Nel chiedere alla sinistra di non tirare per la giacca la figura di Giorgio Armani eravamo stati buoni profeti. Il gioco a far apparire il Re della moda per quello che non era, è proseguito senza soste e senza rispetto per quello che è stato lo stilista. Ma perché questo accanimento? Probabilmente perché non gli hanno mai perdonato di non essersi schierato e di aver vestito e intrattenuto relazioni con donne e uomini di destra e di sinistra. Così come non gli hanno mai perdonato il fatto di vestire gli uomini da uomini e le donne da donne, indipendentemente dalle loro inclinazioni sessuali.
Da vivo, probabilmente, temevano una sua reazione nel tirarlo in mezzo a queste beghe. Così hanno aspettato che non potesse più replicare e sbugiardare improvvisati biografi portatori di tesi bislacche sul suo conto. Ieri La Stampa aveva un titolo che recitava così: “Democratico e antifascista”. Ma nell’articolo non ci trovavi nulla di tutto questo, semplicemente perché Armani non ha mai manifestato le sue idee politiche. E allora ecco che, con sonoro stridere di unghie sullo specchio, apprendiamo che «Armani nel tempo, decidendo chi vestire, ha in qualche modo fatto capire chi preferisse, almeno in estetica» e parte l’elenco che comprende le piddine Giovanna Melandri e Anna Finocchiaro e Liliana Segre. Come a dire, beh è chiaro che Re Giorgio era del Pd...

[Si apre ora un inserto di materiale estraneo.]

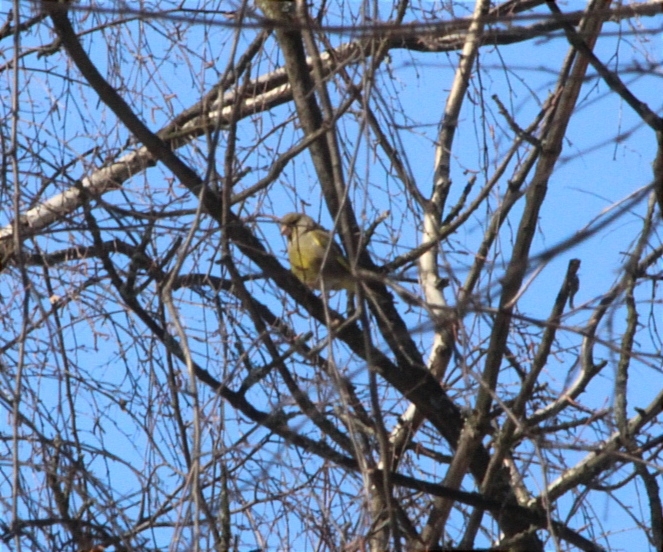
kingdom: Plantae
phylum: Tracheophyta
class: Liliopsida
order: Poales
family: Poaceae
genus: Chloris
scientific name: Chloris chloris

Se dovessimo seguire la stessa logica, allora avremmo dovuto titolare che negli ultimi anni si era convertito al centrodestra, visto che - non è un segreto- Armani ha curato il look del premier Giorgia Meloni, della quale disse, tra l’altro in maniera piuttosto esplicita: «Non capisco di strategie politiche, ma Giorgia Meloni credo abbia due attributi del corpo abbastanza robusti. Non li ha ma è come se ce li avesse». Non per questo, lo ripetiamo, ci permetteremmo mai di tirare Re Giorgio perla giacca e attribuirgli simpatie verso Fratelli d’Italia.
La realtà, con buona pace della sinistra, è che Armani nel corso della sua carriera si è curato il giusto della politica facendone sempre un fatto di moda e vestendone i protagonisti indipendentemente dal loro orientamento politico, come dimostra il fatto che accanto alla già citata Meloni, a vestire Armani sono state anche la democratica first lady americana Hillary Clinton, o l’esponente del Partito Popolare e presidente della Commissione Ue Ursula von der Leyen. Della quale tutto si può dire tranne che sia di sinistra. E lo ha sempre fatto con quella professionalità e quel distacco che lui aveva elevato a stile di vita.
Poi c’è chi gli riconosce di aver abbattuto le barriere del maschilismo. Lo dice la giornalista di La7 Lilly Gruber: «È stato il primo stilista a vestire la donna che lavora, ha creato un nuovo immaginario globale e contribuito a rompere muri di maschilismo che sembravano invalicabili in settori cruciali della società e dell’economia». Ma, a dirla tutta, è stato anche lo stilista che - anche recentemente ha sviluppato due concetti ben chiari. Il primo era quello della sobrietà, del togliere invece di mettere, e questo valeva soprattutto per gli abiti femminili, che - e su questo ha ragione Gruber- ha ridisegnato, appunto, nella loro semplicità e rigorosa eleganza, per essere indossati anche tutti i giorni per andare in ufficio.
Il secondo è quello secondo il motto già citato de: l’uomo si deve vestire da uomo e la donna da donna. Così Armani è stato anche lo stilista unico nel panorama mondiale dei grandi - a non cedere alla “Lgbtizzazione” della moda. Pochi anni fa fece sfilare cinque coppie composte da un uomo e da una donna e alla fine spiegò la sua decisione con queste parole: «È una scelta precisa, si parla di un uomo e di una donna che si vogliono bene, che si amano. Facciamo vedere questa realtà che piace a tutti. Poi ci sono le trasgressioni, le varianti, le modernità, vanno bene non dico nulla naturalmente. Un uomo e una donna che si amano piacciano a tutti». Affermazioni che scatenarono l’ira delle varie organizzazioni Lgbt, che lo accusarono, manco a dirlo, di maschilismo. La morale di tutta questa faccenda è questa: comunque la si veda, la grandezza di Giorgio Armani è stata quella di parlare con tutti senza schierasi con nessuno. Perché la linea da seguire era una e una soltanto: la sua. Quella che da Piacenza lo portò in cima al mondo.